Fiche technique

Film britannique et italien
Date de sortie (France) : 26 janvier 2000
Genre : Drame familial
Durée : 1h35
Scénario : Alexander Stuart, d’après son roman
Musique : Simon Boswell
Photographie : Seamus McGarvey
Avec Freddie Cunliffe (Tom), Lara Belmont (Jessie), Tilda Swinton (la mère), Ray Winstone (le père), Colin Farrell (Nick)…

 

Synopsis : Tom, adolescent mutique de quinze ans, quitte Londres avec ses parents et sa grande sœur de dix huit ans, Jessie, pour s’installer dans le Devon où il ne tarde pas à s’ennuyer profondément. Jusqu’au jour où il découvre malgré lui une liaison entre son père et sa grande sœur…

 

Mon avis : Une vérité qui dérange…

 

Pour son premier passage derrière la caméra, Tim Roth n’a pas vraiment choisi la facilité. Traiter un sujet « qui dérange » tel que l’inceste, c’est le plus souvent s’exposer à de vives critiques. Voyeurisme, misérabilisme, apologie et instrumentalisation du sordide… autant de réactions pour un (grand) public trop souvent habitué à voir un film dans le seul but de se divertir, de « se vider la tête » et d’avoir sa dose de sexe et de violence.
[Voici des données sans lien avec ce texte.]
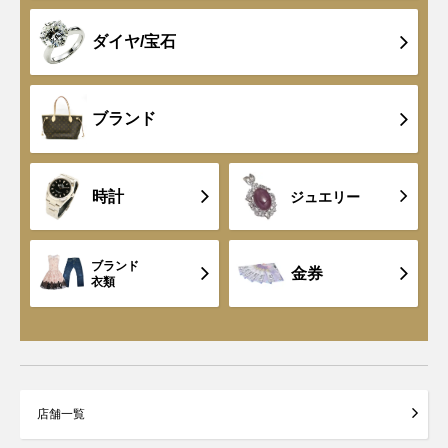
ダイヤ/宝石
ブランド
時計
ジュエリー
ブランド
金券
衣類
店舗一覧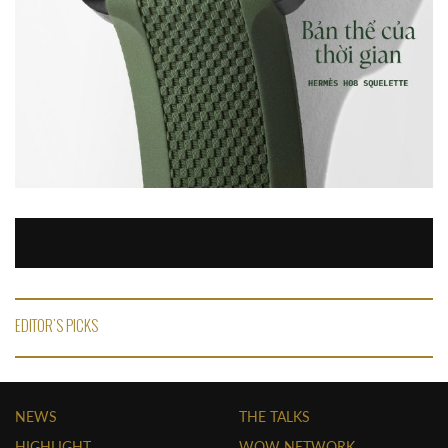
EDITOR'S PICKS
NEWS
THE TALKS
HIGHLIGHT
WOW NETWORK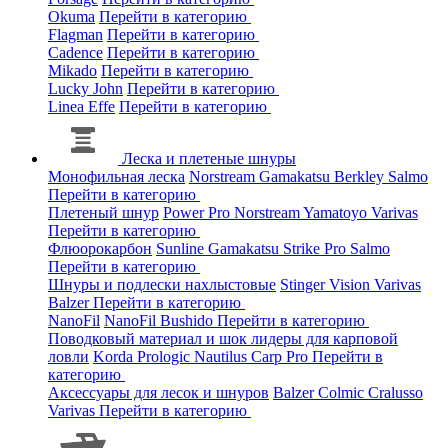
Okuma
Перейти в категорию
Flagman
Перейти в категорию
Cadence
Перейти в категорию
Mikado
Перейти в категорию
Lucky John
Перейти в категорию
Linea Effe
Перейти в категорию
Леска и плетеные шнуры
Монофильная леска
Norstream
Gamakatsu
Berkley
Salmo
Перейти в категорию
Плетеный шнур
Power Pro
Norstream
Yamatoyo
Varivas
Перейти в категорию
Флюорокарбон
Sunline
Gamakatsu
Strike Pro
Salmo
Перейти в категорию
Шнуры и подлески нахлыстовые
Stinger
Vision
Varivas
Balzer
Перейти в категорию
NanoFil
NanoFil
Bushido
Перейти в категорию
Поводковый материал и шок лидеры для карповой
ловли
Korda
Prologic
Nautilus
Carp Pro
Перейти в
категорию
Аксессуары для лесок и шнуров
Balzer
Colmic
Cralusso
Varivas
Перейти в категорию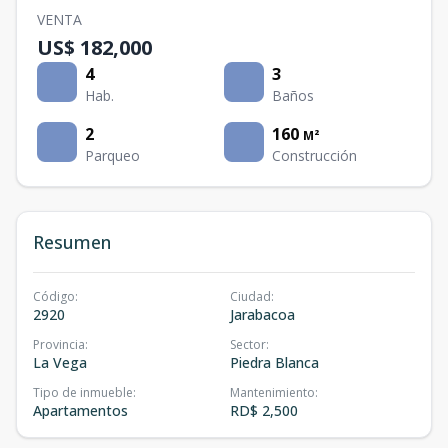
VENTA
US$ 182,000
4
3
Hab.
Baños
2
160
M²
Parqueo
Construcción
Resumen
Código
:
Ciudad
:
2920
Jarabacoa
Provincia
:
Sector
:
La Vega
Piedra Blanca
Tipo de inmueble
:
Mantenimiento
:
Apartamentos
RD$ 2,500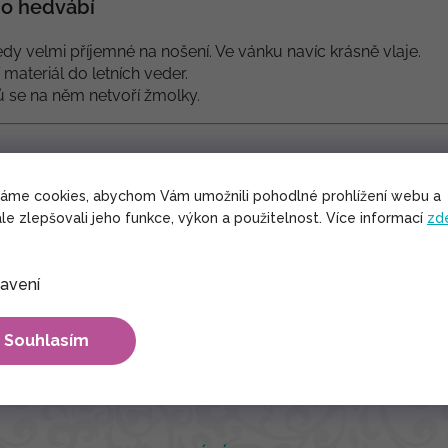
o hedvábí
dy velmi příjemné na nošení. Ve vánku navíc krásně vlaje.
í materiál do letních veder.
lů se na něm netvoří žmolky.
váme cookies, abychom Vám umožnili pohodlné prohlížení webu a
le zlepšovali jeho funkce, výkon a použitelnost. Více informací
zd
 indické umělé hedvábí
avení
Souhlasím
max. 30°C. Nesmí se bělit. Sušení výrobku nejlépe ve stínu. Že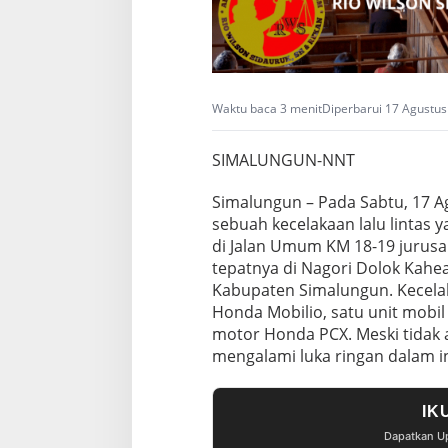
Waktu baca 3 menit
Diperbarui 17 Agustus
SIMALUNGUN-NNT
Simalungun – Pada Sabtu, 17 Ag
sebuah kecelakaan lalu lintas y
di Jalan Umum KM 18-19 jurus
tepatnya di Nagori Dolok Kahe
Kabupaten Simalungun. Kecelak
Honda Mobilio, satu unit mobil
motor Honda PCX. Meski tidak 
mengalami luka ringan dalam i
IK
Dapatkan Up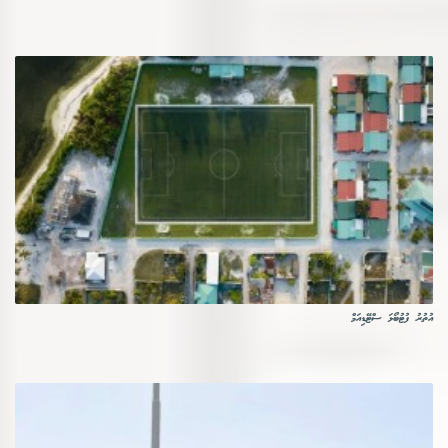
އުތުރު ފުޓުބޯޅަ ސްޓޭޑިއަމް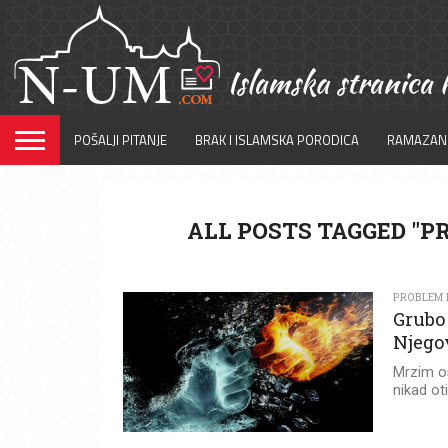
POŠALJI PITANJE
BRAK I ISLAMSKA PORODICA
RAMAZAN
ALL POSTS TAGGED "P
PROBLEM I
Grubo 
Njego
Mrzim os
nikad ot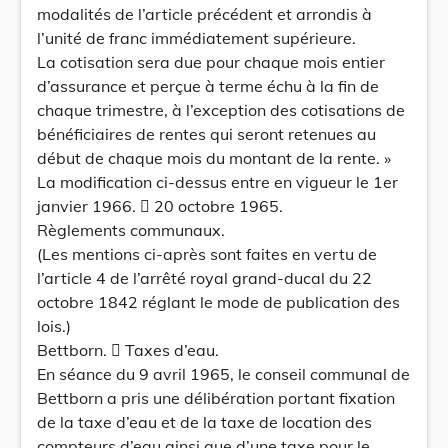
modalités de l’article précédent et arrondis à
l’unité de franc immédiatement supérieure.
La cotisation sera due pour chaque mois entier
d’assurance et perçue à terme échu à la fin de
chaque trimestre, à l’exception des cotisations de
bénéficiaires de rentes qui seront retenues au
début de chaque mois du montant de la rente. »
La modification ci-dessus entre en vigueur le 1er
janvier 1966.  20 octobre 1965.
Règlements communaux.
(Les mentions ci-après sont faites en vertu de
l’article 4 de l’arrêté royal grand-ducal du 22
octobre 1842 réglant le mode de publication des
lois.)
Bettborn.  Taxes d’eau.
En séance du 9 avril 1965, le conseil communal de
Bettborn a pris une délibération portant fixation
de la taxe d’eau et de la taxe de location des
compteurs d’eau ainsi que d’une taxe pour le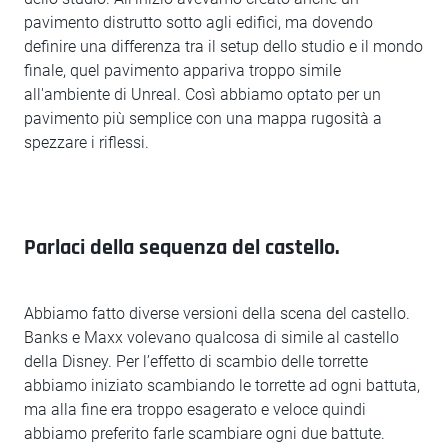
pavimento distrutto sotto agli edifici, ma dovendo
definire una differenza tra il setup dello studio e il mondo
finale, quel pavimento appariva troppo simile
all'ambiente di Unreal. Così abbiamo optato per un
pavimento più semplice con una mappa rugosità a
spezzare i riflessi.
Parlaci della sequenza del castello.
Abbiamo fatto diverse versioni della scena del castello.
Banks e Maxx volevano qualcosa di simile al castello
della Disney. Per l’effetto di scambio delle torrette
abbiamo iniziato scambiando le torrette ad ogni battuta,
ma alla fine era troppo esagerato e veloce quindi
abbiamo preferito farle scambiare ogni due battute.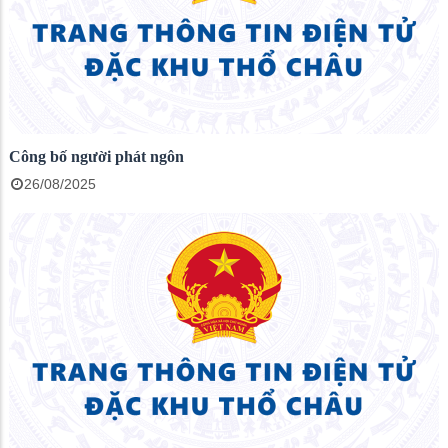
Công bố người phát ngôn
26/08/2025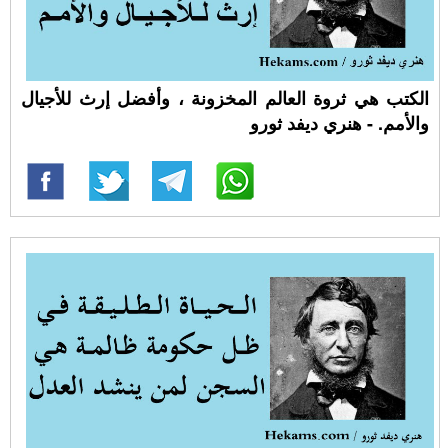
الكتب هي ثروة العالم المخزونة ، وأفضل إرث للأجيال
والأمم. - هنري ديفد ثورو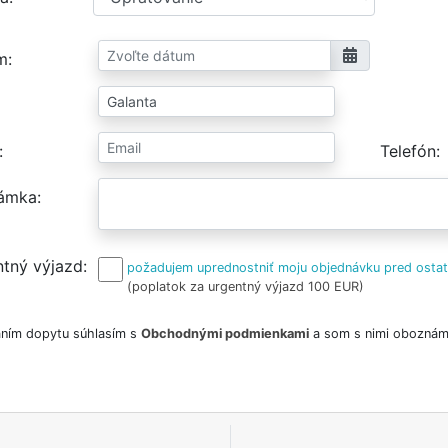
m
Telefón
ámka
tný výjazd
požadujem uprednostniť moju objednávku pred osta
(poplatok za urgentný výjazd 100 EUR)
ním dopytu súhlasím s
Obchodnými podmienkami
a som s nimi oboznám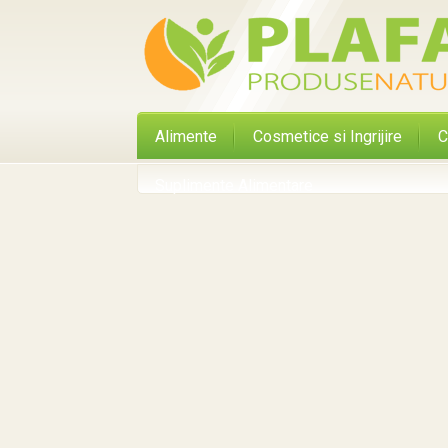
Alimente
Cosmetice si Ingrijire
C
Suplimente Alimentare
Seulement là, ce qui « dérange », c’est que les explosions sont intérieures et le sexe contre nature.

 

Avec son silence quasi permanent et un récit qui ne ménage en rien la dureté de son sujet (la scène de viol est à la limite du soutenable), The War zone s’avère un film dont l’intensité n’a d’égale que la noirceur du thème abordé. Porté par deux jeunes amateurs (Cunliffe et Belmont) impressionnants de justesse et habilement secondés par deux comédiens beaucoup plus aguerris (Swinton et Winstone), le film de Tim Roth est sans concessions. Oppressant et douloureux pour le spectateur, The War zone fait mal car il sonne terriblement vrai.

 

De plus, on sent bien que le cinéaste évite au maximum la psychologie sommaire, conscient probablement que les nombreux silences et non-dits sont toujours plus efficaces. Ainsi, rongé par la haine subite pour son père et tiraillé par ses propres démons intérieurs, Tom voit quelque chose se briser en lui. L’innocence déjà entamée par l’adolescence est cette fois définitivement partie, abattue en plein vol par l’inimaginable et l’inavouable. Même chose pour Jessie qui préfère se réfugier dans le mensonge et l’automutilation plutôt que voir la vérité en face. C’est d’ailleurs le gros point fort de ce film, le rapport à la souffrance y est toujours traité avec beaucoup de justesse. Bref, pour un coup d’essai, on est vraiment pas loin du coup de maître.